Friday, 24 July 2015

coalgebras - Algebraic geometry for cocommutative corings with counit.

I like to think of algebraic geometry as being born out of the fact that Ring behaves a lot like Setop. For instance, in Ring, A ∐ (B × C) = (A ∐ B) × (A ∐ C), where ∐ is the coproduct in Ring, which is just the tensor product. This formula is also true in Set after we swap ∐ and ×. This suggests that we can use our intuition about Set to think about Ring if we replace Ring by its opposite, the category of affine schemes.

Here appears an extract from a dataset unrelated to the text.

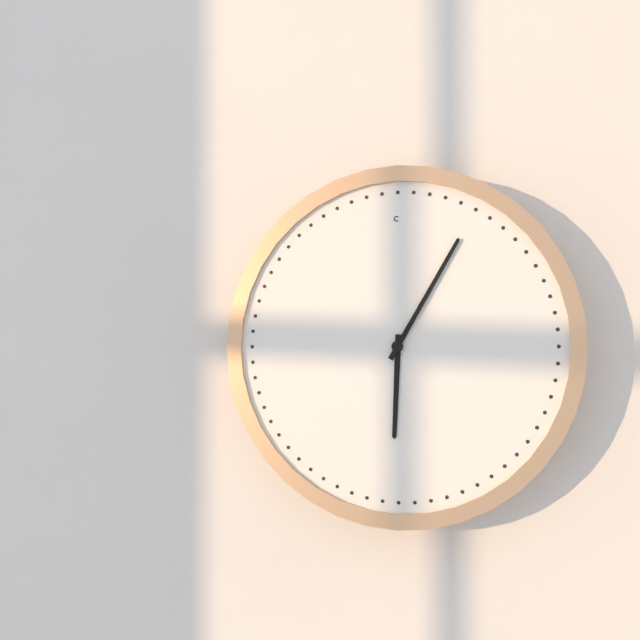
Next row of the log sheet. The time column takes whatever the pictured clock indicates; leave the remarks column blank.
6:05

Cocommutative corings with counit are monoid objects in the opposite category of (Ab, ⊗). However, to get the morphisms to point in the right direction, we need to take the opposite category again: so Coring is (CAlg((Ab, ⊗)op))op. It follows that products in Coring are computed by tensor products in Ab, and colimits are formed by taking colimits of underlying abelian groups; and in fact Coring is a closed cartesian category, even more like Set than Ringop is. In particular, we don't want to take the opposite category of Coring. Maybe this isn't surprising, since every set is already a cocommutative comonoid (w.r.t. ×) in a unique way, and we have a functor Set → Coring taking a set to the free abelian group on it.



These are purely formal observations, and I don't know whether anyone has built a more concrete geometric theory, with say a functor from Coring to some kind of topological spaces with extra structure.